REVIEW: The Navigator’s Touch by Julia Ember (September 13, 2018); Interlude Press/Duet Books, 256 pages. Available from Interlude Press here.
The Navigator’s Touch is the continuation of the story begun in The Seafarer’s Kiss; although you can read this one all on its own without reading the first book, why would you? I mean, more books, amIright? You can read my review of TSK here if you’d like—for brevity, I won’t sum that up now. Instead, I’ll tell you that while the first novel is told from the mermaid Ersel’s point of view, this novel is told from her human lover Ragna’s point of view. Ragna is a fierce warrior on a quest to find Ersel, the mermaid/Kracken (a punishment by Loki) who rescued Ragna when…
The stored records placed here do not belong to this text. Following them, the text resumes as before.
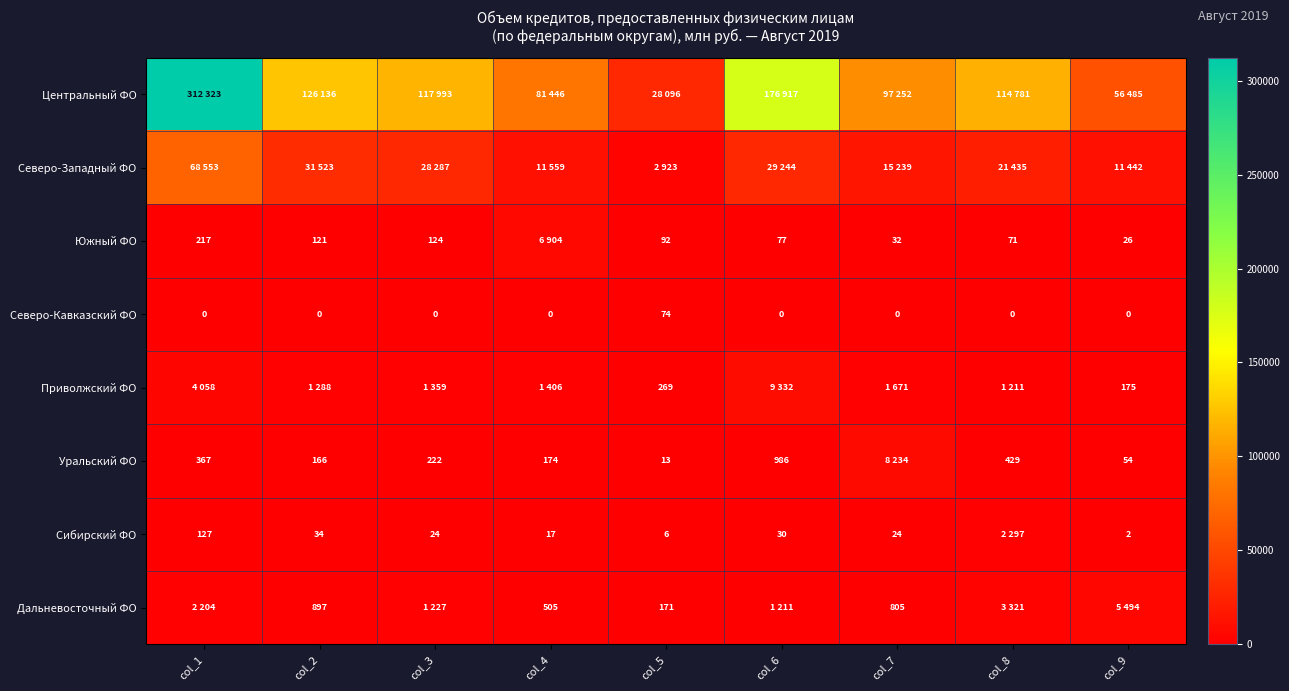

Is it true that Сибирский ФО equals 24 at col_7?

True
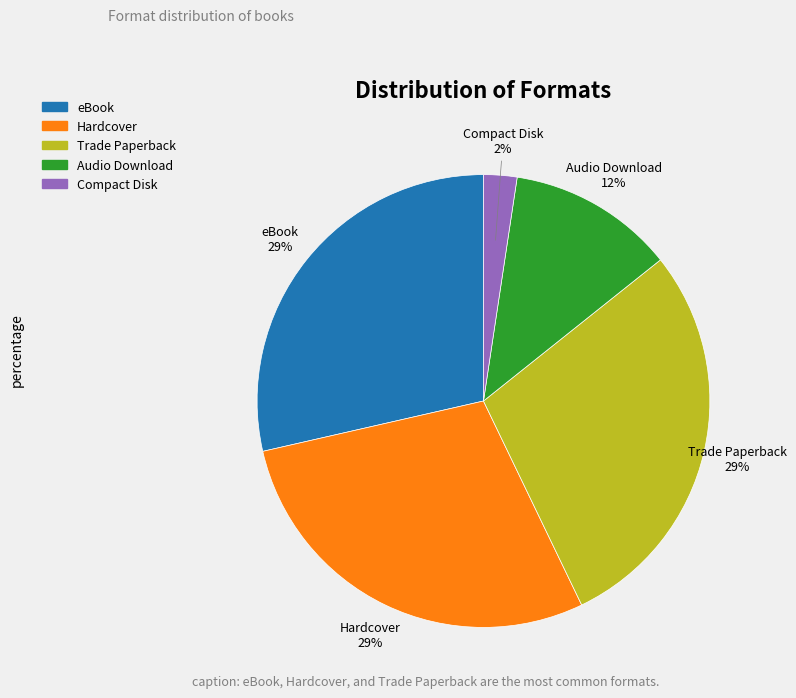

True or false: Audio Download accounts for 12% of the total.

True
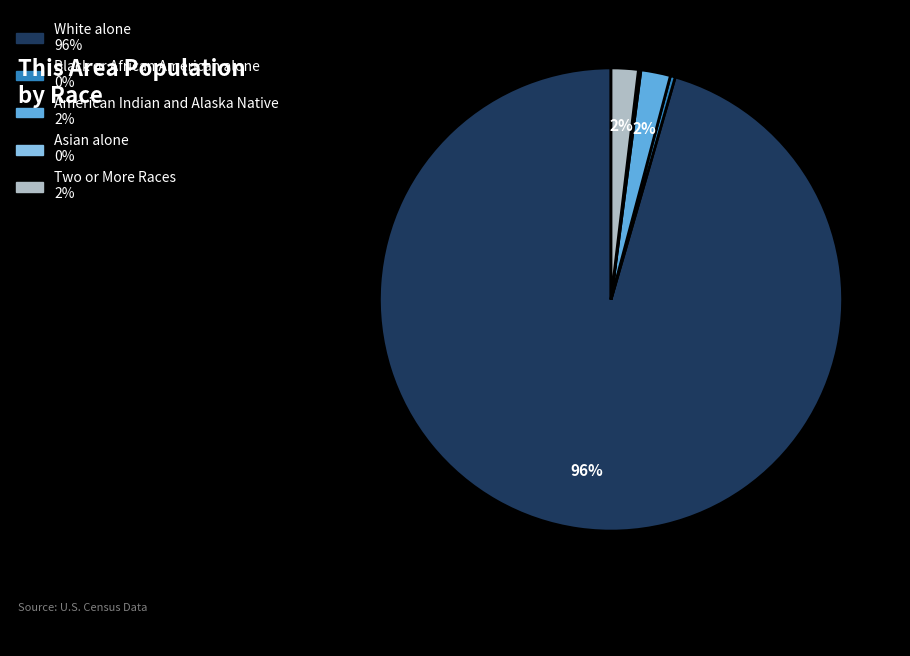

Is there any slice that represents more than half of the pie?

Yes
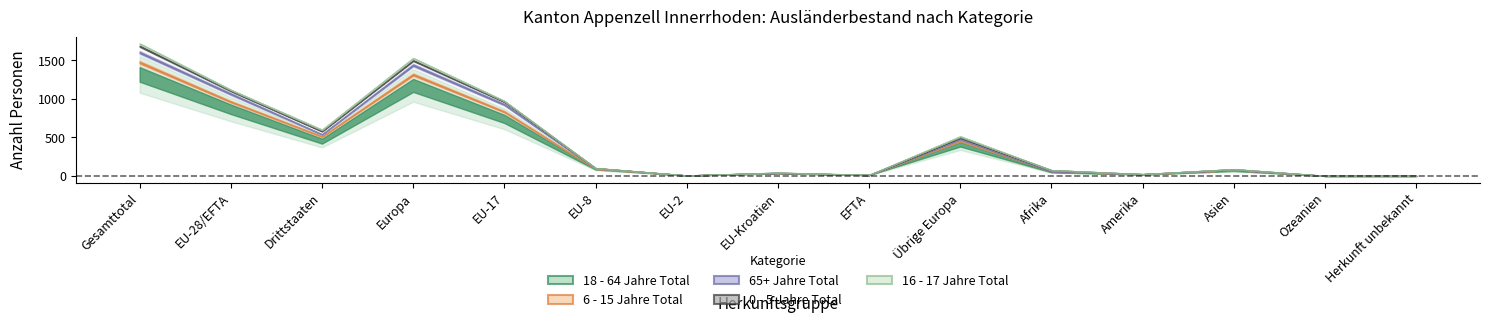

How many interior local valleys does the 0 - 5 Jahre Total series have?

4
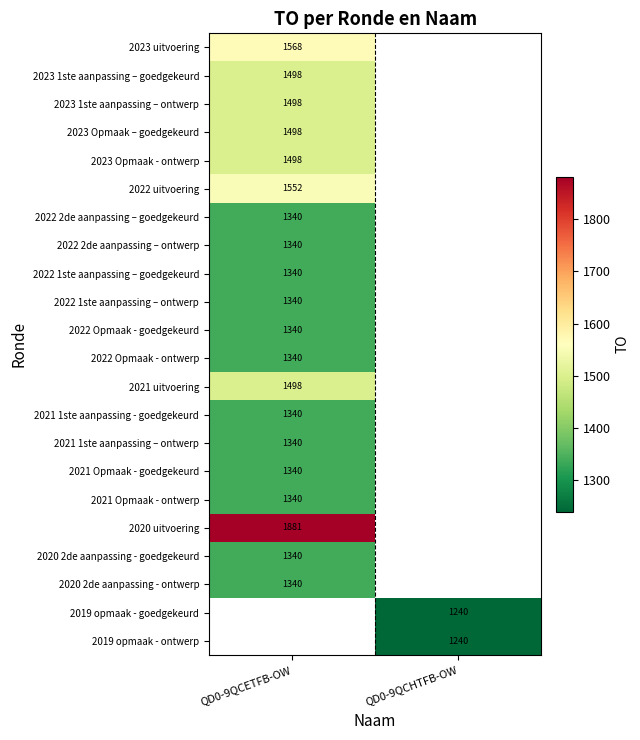

The 2022 2de aanpassing – goedgekeurd series shows 725 at QD0-9QCETFB-OW. True or false?

False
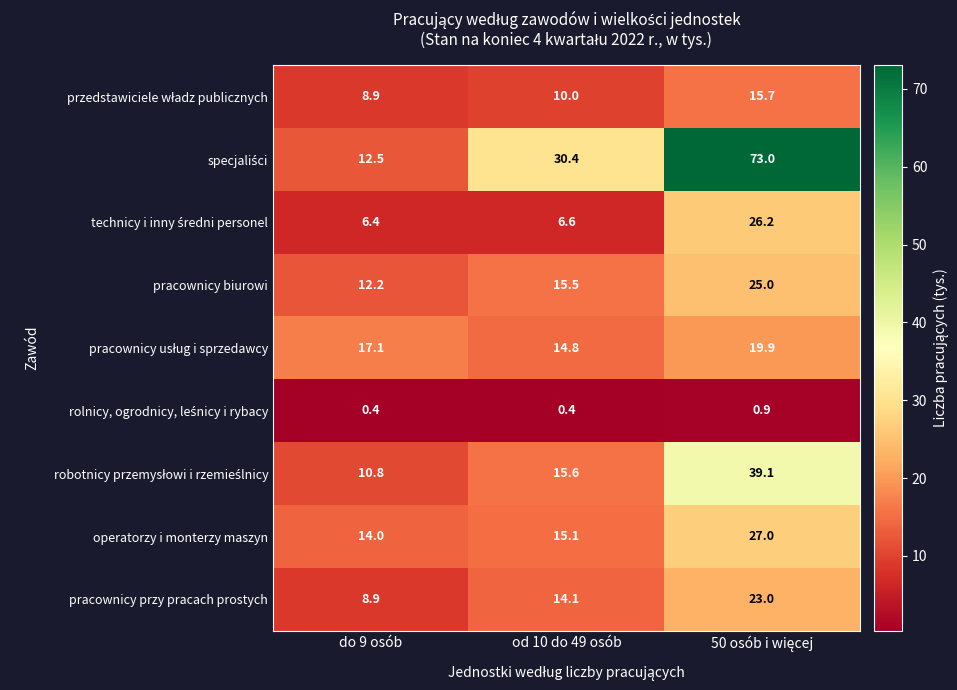

What is the total value across all series at od 10 do 49 osób?

122.5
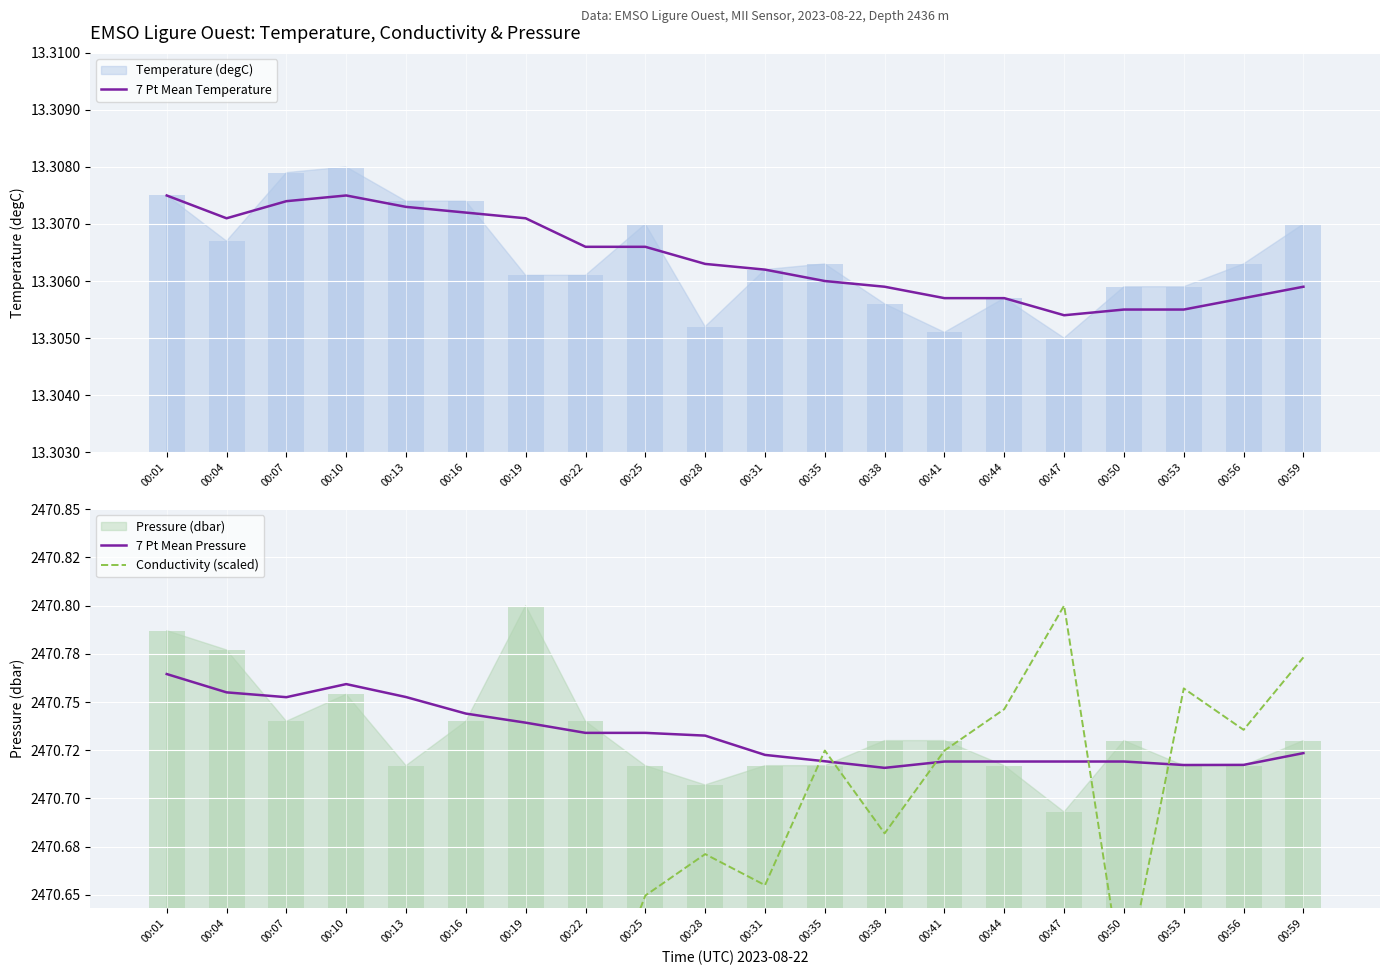

What is the difference between the highest and lowest values at 00:44?

2457.4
Let me back up. I’m going to be brief, because the novel itself contains enough of the backstory for you to understand what’s happening (and, even better, you can read the first book, The Seafarer’s Kiss, which is a new telling of the original Norse myth which Disney’s The Little Mermaid bastardized). Ragna is fierce. She’s also got a very special gift (she’s “gods-touched”): her arm contains a tattoo-like map that changes as she moves or as she wills it. In other words, she can find her own way from or to anywhere in the world, and she can even use the map to locate towns, people, things of value. She’s not the only one with this gift, and in an effort to kidnap the children who might possess it, a warlord burned her village and killed the adults (including Ragna’s family). Ragna’s own cousin is among the kidnapped, and part of Ragna’s quest in this novel is to find her.
Along the way, she falls in love with a mermaid, becomes captain of a sea vessel (and its disloyal crew) stolen from her captor, outsmarts the trickster god Loki, and does it all one-handed (she’s got a hook to replace a severed hand). It reminds me of that old saw about Ginger Rogers, who did everything Fred Astaire did, but backwards and in high heels. Ragna does everything the other sea captains do, but as a woman and with one hand. I’m pretty sure she wears boots, though.
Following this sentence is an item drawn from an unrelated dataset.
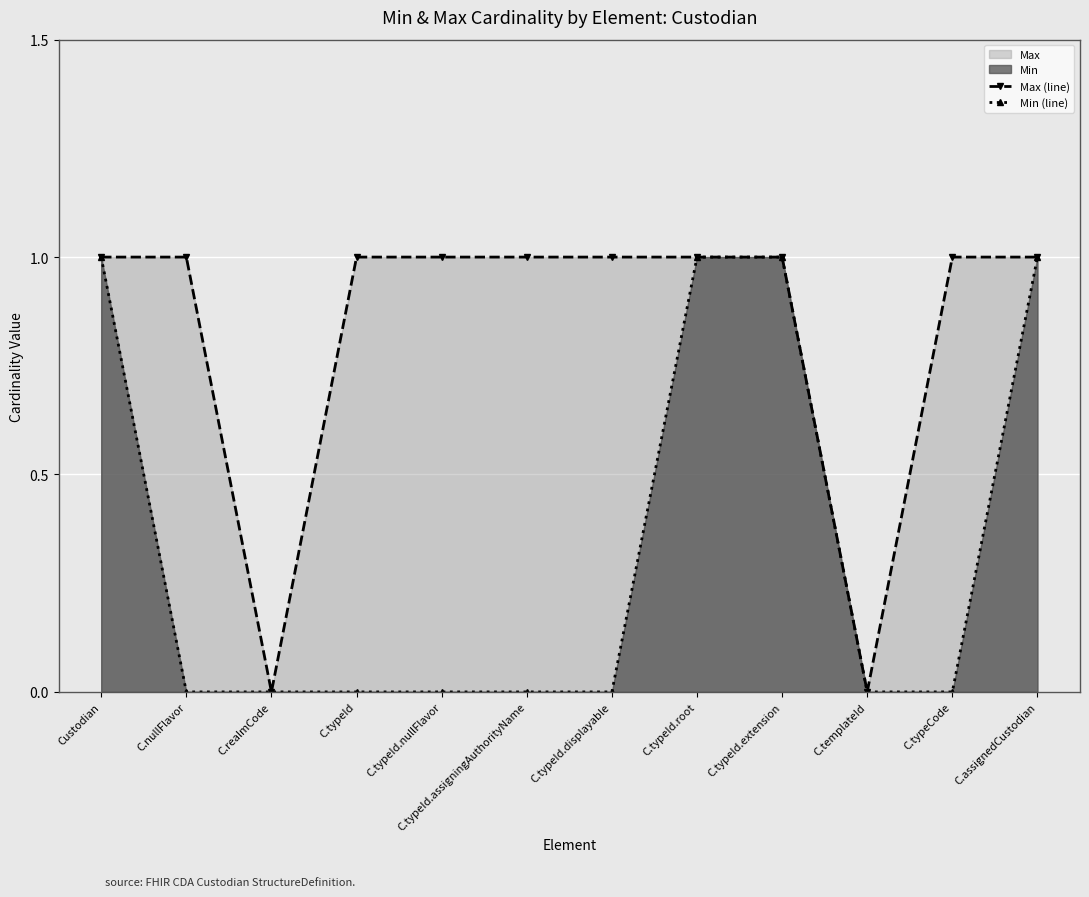

True or false: Min (line) and Max (line) cross at least once.

False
Before I address the story itself, let me quickly address how it’s told: it’s a page-turner. The narrative voice melts into the story, and Ragna is such a smart, powerful character, one can’t help but want to hear her speak more and more. Neither overly dry nor too flowery, the prose just whistles through the adventure.
This strikes me as a particularly feminist novel. Not simply because it stars a woman in charge (though that certainly helps), but because it’s the story of Ragna figuring out how to be in charge without being oppressive, how to wield power without dumbly blunt force.
The love story between Ragna and Ersel, too, seems feminist: they are each independent beings who love each other, but that love does not cancel out all other duties or desires. There is longing, and there is cleaving (both to and from), and there is desire and beauty, but this is not a story in which everything is put aside for the romance, in which romantic love conquers all. It’s a story in which love helps the heroine conquer all, but it’s not just romantic love. There’s self-love, familial love, loyalty, friendship, intelligence (that is a way of loving the world, you know)… all of it drives Ragna, and all of it helps her get where she winds up.
I’ve read numerous reviews of this book that exclaim over its violence and, yes, there’s some intense violence described, but really, how do you read a book about pillaging pirates and war and not see the violence coming? It would be disingenuous if there were none, I think. When I think back on some of the “classics” I had to read in junior high and high school, I have to laugh at the statement that young folks should not read anything violent because that’s not how we did it in the 1980s. I also remember lots of repression, lots of denial on the part of adults who told me that the violence I experienced in real life (as a daughter, as a young woman in the world) was not fit to be discussed, or did not happen, or was not a worthy social concern. Denying the violence is a big lie, and it sets young women (in particular) up to fail when they inevitably meet it. How much better, then, to give them the gripping story of strong heroes like Ragna who meet, survive, and even triumph over that violence?